Properties and Attributes

| Name | Type | Description | | --- | --- | --- | | text | String | The token text. | | whitespace | String | Whitespace character following the token, if available. | | textWithWs | String | Token text with training whitespace. | | orth | Number | ID of the token text. | | doc | Doc | The parent Doc. | | head | Token | The syntactic parent, or "governor", of this token. | | i | Number | Index of the token in the parent document. | | entType | String | The token's named entity type. | | entIob | String | IOB code of the token's named entity tag. | | lemma | String | The token's lemma, i.e. the base form. | | norm | String | The normalised form of the token. | | lower | String | The lowercase form of the token. | | shape | String | Transform of the tokens's string, to show orthographic features. For example, "Xxxx" or "dd". | | prefix | String | A length-N substring from the start of the token. Defaults to N=1. | | suffix | String | Length-N substring from the end of the token. Defaults to N=3. | | pos | String | The token's coarse-grained part-of-speech tag. | | tag | String | The token's fine-grained part-of-speech tag. | | isAlpha | Boolean | Does the token consist of alphabetic characters? | | isAscii | Boolean | Does the token consist of ASCII characters? | | isDigit | Boolean | Does the token consist of digits? | | isLower | Boolean | Is the token lowercase? | | isUpper | Boolean | Is the token uppercase? | | isTitle | Boolean | Is the token titlecase? | | isPunct | Boolean | Is the token punctuation? | | isLeftPunct | Boolean | Is the token left punctuation? | | isRightPunct | Boolean | Is the token right punctuation? | | isSpace | Boolean | Is the token a whitespace character? | | isBracket | Boolean | Is the token a bracket? | | isCurrency | Boolean | Is the token a currency symbol? | | likeUrl | Boolean | Does the token resemble a URL? | | likeNum | Boolean | Does the token resemble a number? | | likeEmail | Boolean | Does the token resemble an email address? | | isOov | Boolean | Is the token out-of-vocabulary? | | isStop | Boolean | Is the token a stop word? | | isSentStart | Boolean | Does the token start a sentence? |

🔔 Run Tests

Python

First, make sure you have pytest and all dependencies installed.
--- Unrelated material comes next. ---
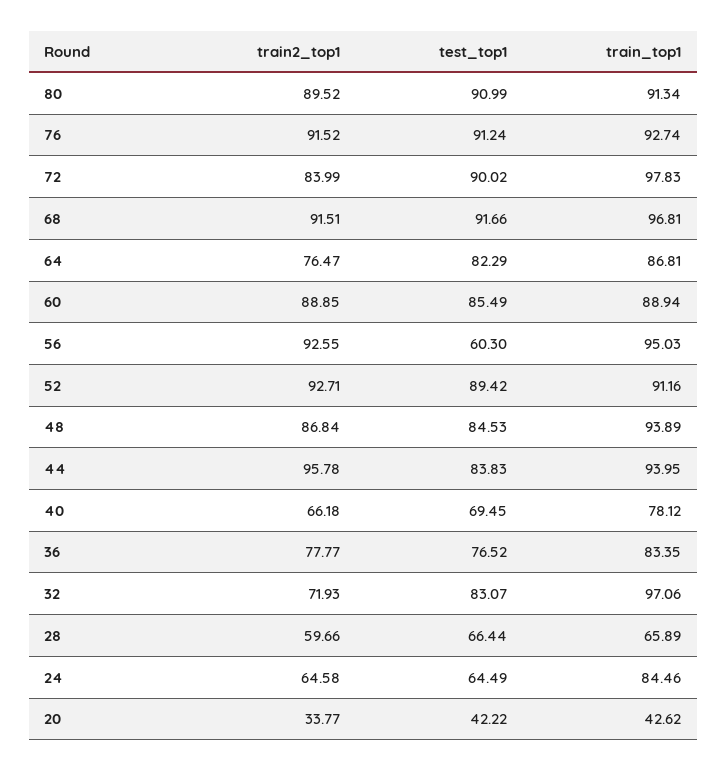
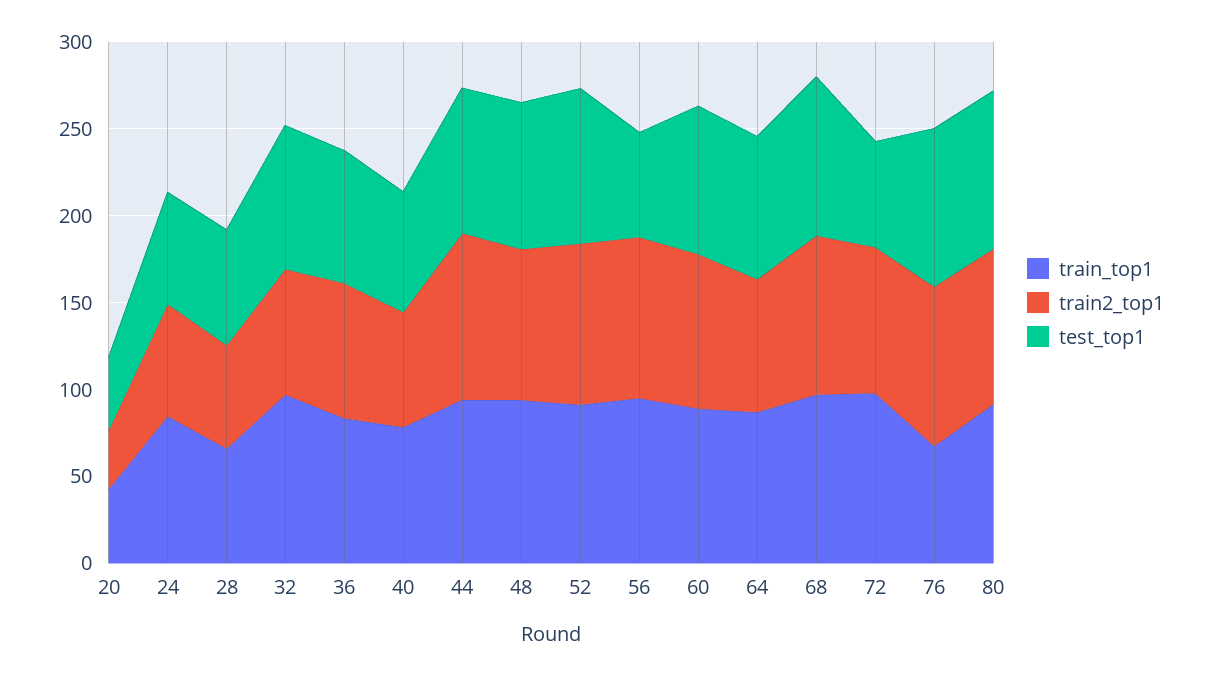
train_top1, 76: 92.74 -> 70
test_top1, 72: 90.02 -> 60

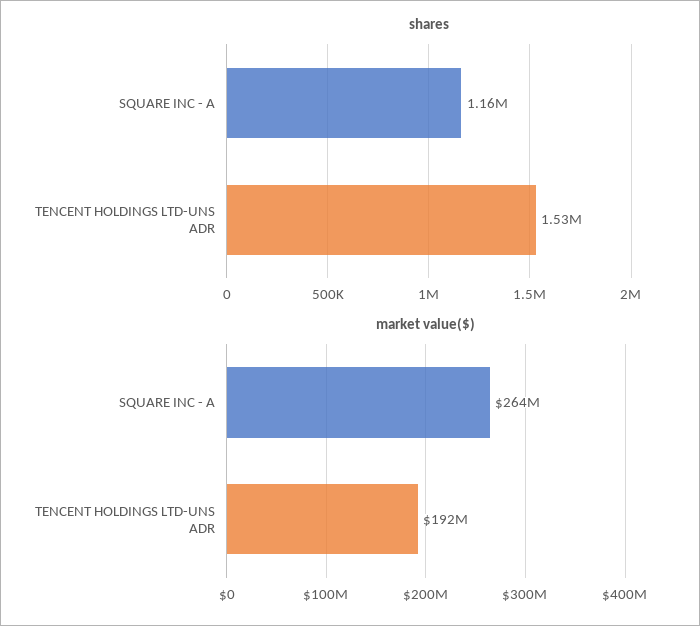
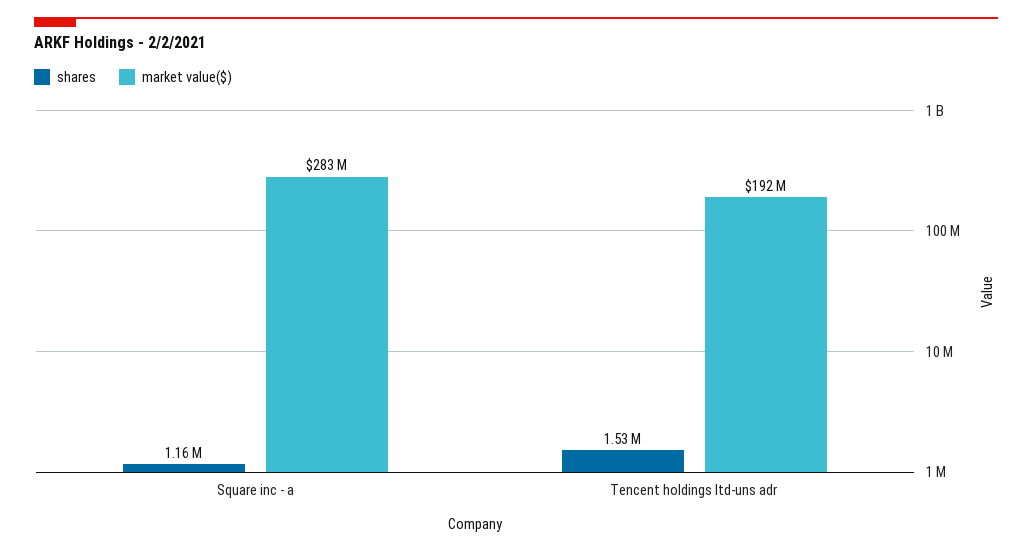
market value($), SQUARE INC - A: 264000000 -> 283000000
You can then run the tests by pointing pytest to /tests:

python -m pytest tests

JavaScript

This project uses Jest for testing. Make sure you have all dependencies and development dependencies installed. You can then run:

npm run test

To allow testing the code without a REST API providing the data, the test suite currently uses a mock of the Language class, which returns static data located in tests/util.js.

✅ Ideas and Todos

  • [ ] Add Travis CI integration.
  • [ ] Improve JavaScript tests.
  • [ ] Experiment with NodeJS bindings to make Python integration easier. To be fair, running a separate API in an environment controlled by the user and not hiding it a few levels deep is often much easier. But maybe there are some modern Node tricks that this project could benefit from.